Pardon My Garden
By Steve Andrews
We had the garden open to the public. Well, they're not really the public, of course. They are a series of Titchmarshes and Dimmocks and they certainly know their tilth from their humus.
Being gardening people, though, they spray courtesy around as if it were a whitefly zonker. One - nice man - took a look at something I had thought was a pink weed and said, "that's a brave place to put a grandiloquens streptococci", or whatever. Brave? What he meant was "staggeringly inept". "It is going to die", was the dark message in his clear gardener's eyes.
Then they catch sight of the clover in your lawn - and avert their eyes - furtively. It's like members of a close-knit family when one of them has a nasty but avoidable disease. Lots of unspoken sympathy but still the feeling that, "you brought this on yourself, you know." Decent people, prepared to forgive, yearning to make a fresh start. But the whiff of moral contagion is in the air.

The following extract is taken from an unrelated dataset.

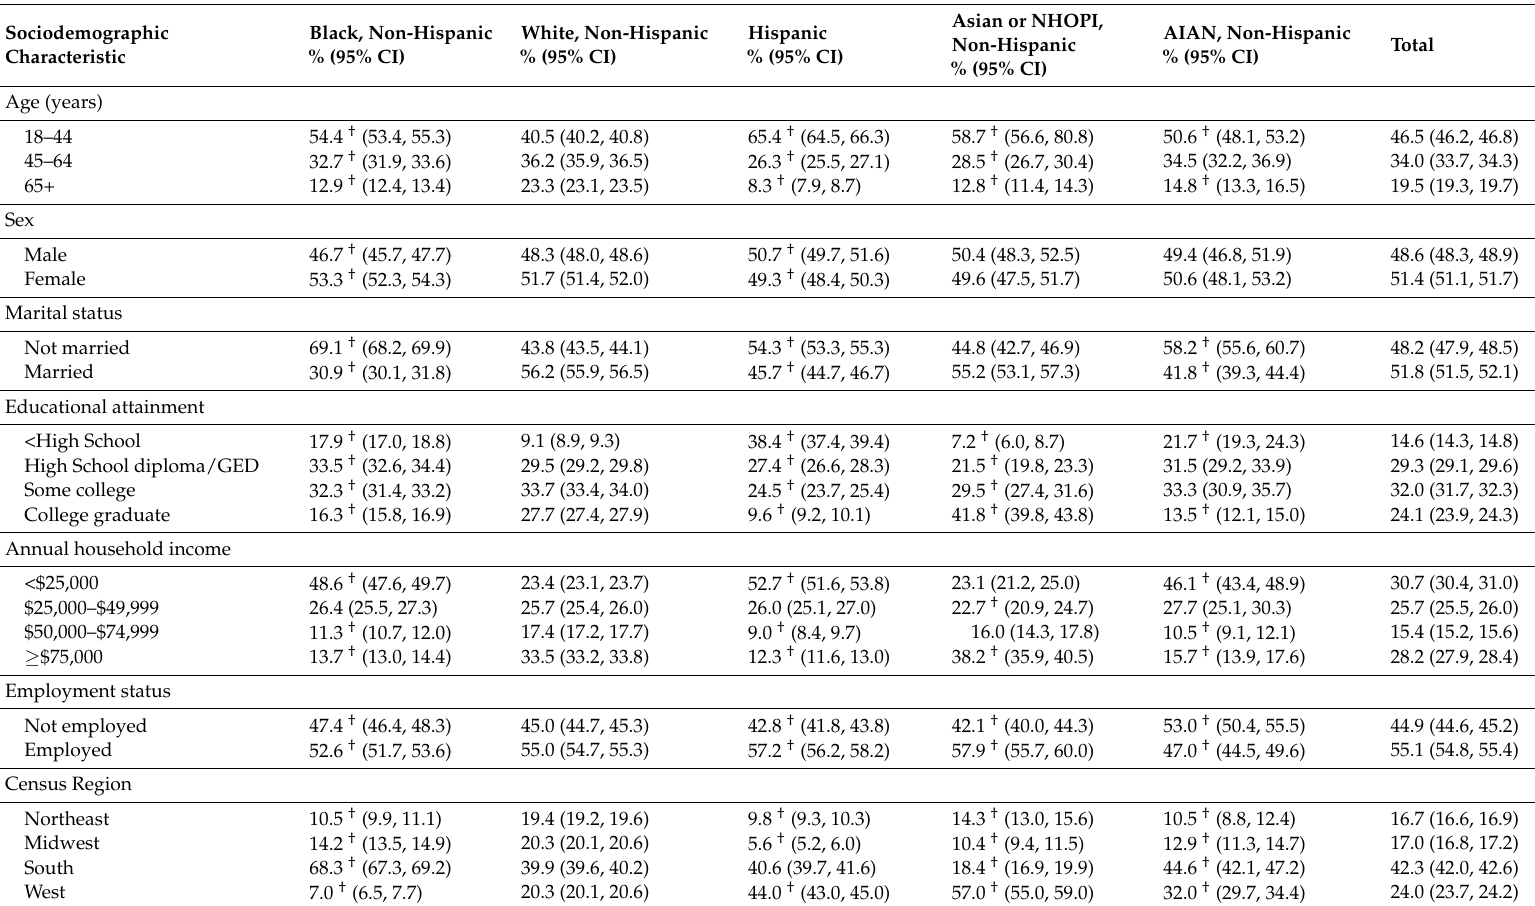
Table 4. Sociodemographic characteristics of medium metropolitan dwelling adults * by race and ethnicity: Behavioral Risk Factor Surveillance System, United States,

The potential for soul-piercing embarrassment is huge. "Ooo, is that a Dorothy Perkins?" said one woman, cavorting over to a bed that contained all manner of mystery growth. "Er, no, I think it's a rose", trembled on my lips but, thanks be, got no further. What would she have thought? That I couldn't tell the difference between a flower and a purveyor of female clothing? Yes, quite probably. When they have you marked down as the kind of buffoon who prunes rhubarb, they'll believe anything. Anything.
There's only one safe line. When they see something that is clearly gasping its last under terminal infestation, they ask - with the diffidence of genuine good manners - "what are you treating this with?" To which you reply - civilly but with just a tang of disapproval - "I don't believe in too many chemicals". They will all nod. And you do the same. Sagely.